How is that any proof that the ban on guns lowers even gun crime?
Where to begin ....

For starters, if you want to compare the UK and the USA, bald percentages are useless. They take no account of starting points and they don’t allow for differing definitions of ‘gun crime’. The simpler and clearer way of doing it would be to take a simple, comparable metric -e.g. people criminally injured or killed by firearms - and then compare those statistics per 100,000 of population.

Second, a number of the gun crimes in your list feature firearms that may be legally bought and owned in the UK. If you’re wanting to compare the UK and the USA, you have to compare like with like. Pick something that’s legal in the USA but banned here and determine whether there’s a statistically significant difference in the number of people criminally killed or wounded by those items, again, per 100,000 of the population. That way, you may begin to determine whether the ban makes a difference.

Third, in any case your list is a collection of headlines that you’ve managed to Google up in the time available to you when making your post. Neither the size of the list nor the severity of the incidents on it have any useful statistical value. What they do have is shock value, which lends some superficial credibility to your argument.

Fourth, the claim of a 20% upswing in lethal firearms ‘fired’ since 2012 is problematic. Why 2012? There was no significant change in legislation that year, except for exemptions granted to allow certain Olympic events to function. Pistols except .22 calibre were banned by the Major government after Dunblane and the rest were banned by Blair a couple of years later. Without having read into it, I suspect we would find that 2012 either corresponds to some police budgeting or staffing issue, or else it might have been a historic low point. Either way, I’d bet that the year was chosen for political reasons, to maximise the apparent severity of the problem. A 20% increase on a historic low, for example, sounds awful but without proper historical context may be highly misleading.

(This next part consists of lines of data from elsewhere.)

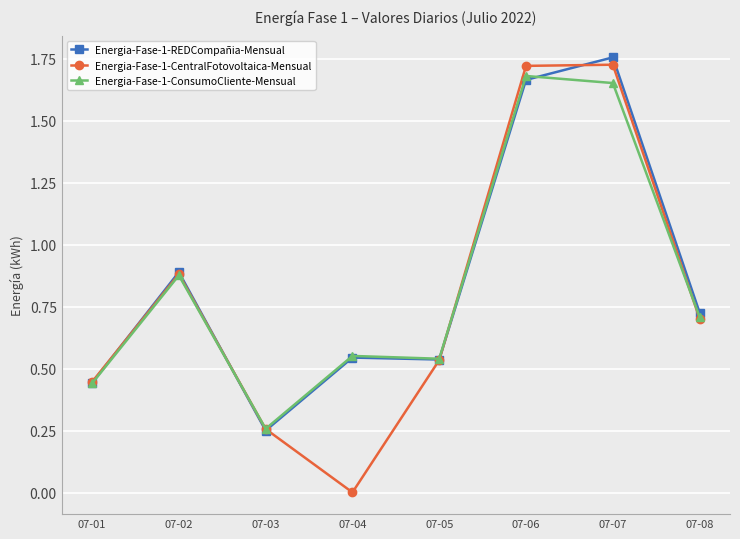

Where is the first local minimum for Energia-Fase-1-ConsumoCliente-Mensual?

07-03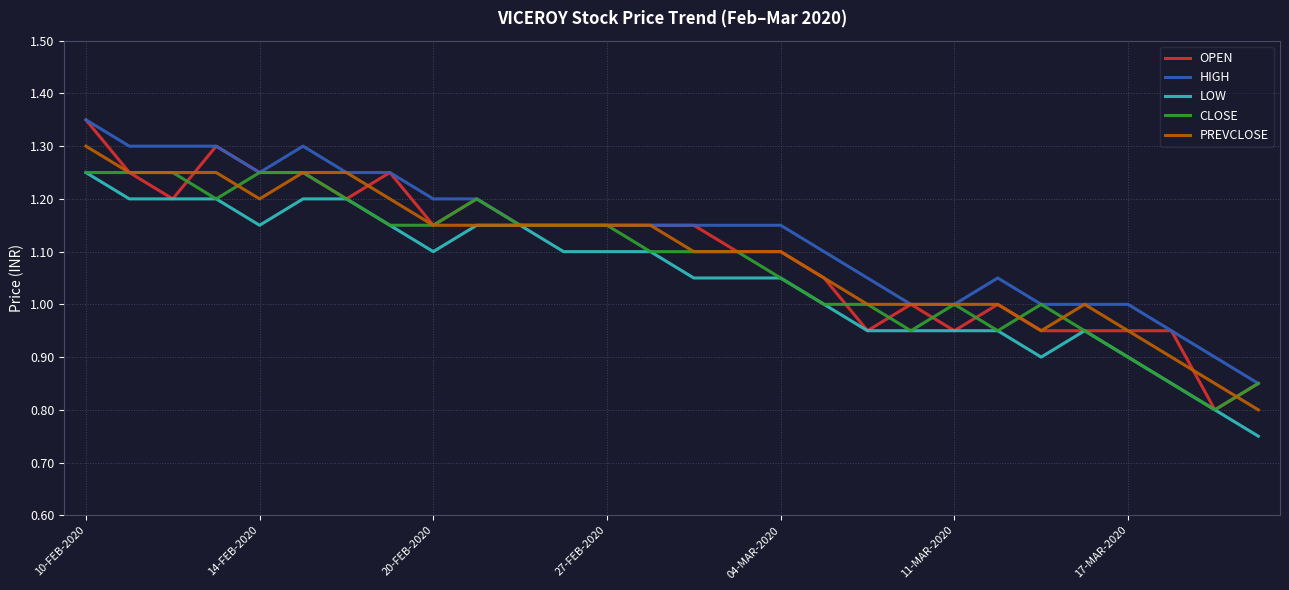

True or false: LOW has more than 0 points higher than both neighbors.

True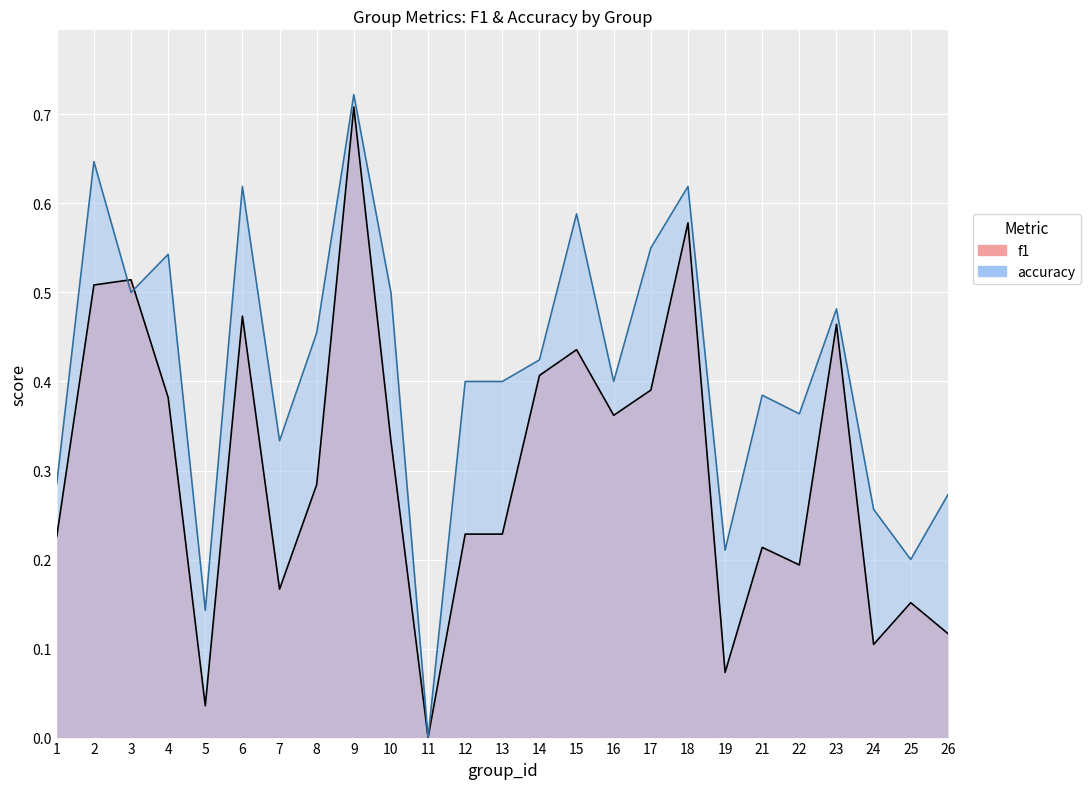

How many interior local peaks does the f1 series have?

8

Finally - and assuming the 20% statistic is useful at face value - we still know nothing of causality. The figure is very carefully presented as shots fired, not guns in circulation. The author appears to suggest that guns already in circulation are being used more often, not that more guns are getting into the country. There are various reasons why shots fired may increase but the most likely scenario I can see is that criminals are emboldened by the belief that they can get away with it. As the average British citizen is unarmed, this can only be due to perception of police resources, and not the likelihood of a potential victim firing back, which would be a factor in the USA.